I read the answer claiming that 0xff is 255, how so? Is it not 1111 1111, What makes 0xff, -128 or 255 or anything for that matter?

The literal 0xff is an integer literal of type int. The int value of the literal 0xff is actually 0000 0000 0000 0000 0000 0000 1111 1111 in binary or +255 in decimal. By contrast, the integer value -128 has the bit pattern 1111 1111 1111 1111 1111 1111 1000 0000.

Why will it not just treat it as 1111 1111 and not the 8 bits of that byte to 1?
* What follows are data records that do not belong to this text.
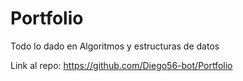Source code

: # Portfolio
Todo lo dado en Algoritmos y estructuras de datos

Link al repo: https://github.com/Diego56-bot/Portfolio
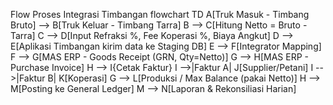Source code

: Flow Proses Integrasi Timbangan
flowchart TD
  A[Truk Masuk - Timbang Bruto] --> B[Truk Keluar - Timbang Tarra]
  B --> C[Hitung Netto = Bruto - Tarra]
  C --> D[Input Refraksi %, Fee Koperasi %, Biaya Angkut]
  D --> E[Aplikasi Timbangan kirim data ke Staging DB]
  E --> F[Integrator Mapping]
  F --> G[MAS ERP - Goods Receipt (GRN, Qty=Netto)]
  G --> H[MAS ERP - Purchase Invoice]
  H --> I{Cetak Faktur}
  I -->|Faktur A| J[Supplier/Petani]
  I -->|Faktur B| K[Koperasi]
  G --> L[Produksi / Max Balance (pakai Netto)]
  H --> M[Posting ke General Ledger]
  M --> N[Laporan & Rekonsiliasi Harian]
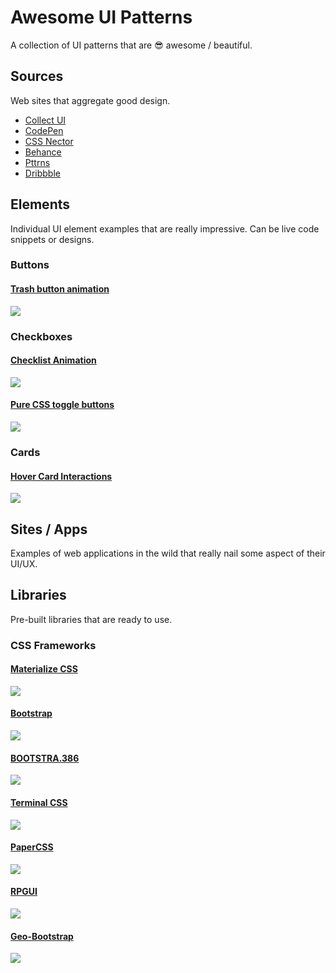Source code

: # Awesome UI Patterns
A collection of UI patterns that are 😎 awesome / beautiful.

## Sources
Web sites that aggregate good design.

- [Collect UI](http://collectui.com/)
- [CodePen](https://codepen.io/)
- [CSS Nector](https://cssnectar.com/)
- [Behance](https://www.behance.net)
- [Pttrns](https://pttrns.com/)
- [Dribbble](https://dribbble.com/)

## Elements
Individual UI element examples that are really impressive. Can be live code snippets or designs.

### Buttons

#### [Trash button animation](https://codepen.io/aaroniker/pen/BaNzEWe)

![](images/buttons/trash-button-animation.gif)

### Checkboxes

#### [Checklist Animation](https://codepen.io/milanraring/pen/QWbqBGo)

![](images/checkboxes/checklist-animation.gif)

#### [Pure CSS toggle buttons](https://codepen.io/mallendeo/pen/eLIiG)

![](images/checkboxes/pure-css-toggle-buttons.gif)

### Cards

#### [Hover Card Interactions](https://codepen.io/hexagoncircle/pen/XWbWKwL)

![](images/cards/hover-card-interactions.gif)

## Sites / Apps
Examples of web applications in the wild that really nail some aspect of their UI/UX.

## Libraries
Pre-built libraries that are ready to use.

### CSS Frameworks

#### [Materialize CSS](https://materializecss.com/)

![](images/libraries/materialize-css.png)

#### [Bootstrap](https://getbootstrap.com/)

![](images/libraries/bootstrap.png)

#### [BOOTSTRA.386](https://github.com/kristopolous/BOOTSTRA.386)

![](images/libraries/bootstrap-386.png)

#### [Terminal CSS](https://github.com/Gioni06/terminal.css)

![](images/libraries/terminal-css.png)

#### [PaperCSS](https://github.com/papercss/papercss)

![](images/libraries/paper-css.png)

#### [RPGUI](https://github.com/RonenNess/RPGUI)

![](images/libraries/rpgui.jpg)

#### [Geo-Bootstrap](https://github.com/divshot/geo-bootstrap)

![](images/libraries/geo-bootstrap.png)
Because 0xff is an integer literal with type int. It is not an 8-bit literal, because 8-bit literals do not exist in Java. As JLS §3.10.1 says:

"An integer literal is of type long if it is suffixed with an ASCII letter L or l (ell); otherwise it is of type int (§4.2.1)."

Answer 2

0xff is a hexadecimal representation of a number. In other words the number is base 16.

f = 15 in hex.

The value is equal to

15 * 16^1 + 15 * 16^0 = 255 

This is an integer literal (uses 4 bytes), which exceeds byte's value range.

Neither of the two examples you've posted will compile as neither fits into byte's value range of -128 to 127. You can read about primitive type value ranges here.

This will work

byte a = (byte)0xff;  System.out.println(a); 

and print -1, because a byte narrowing conversion of 255 is -1.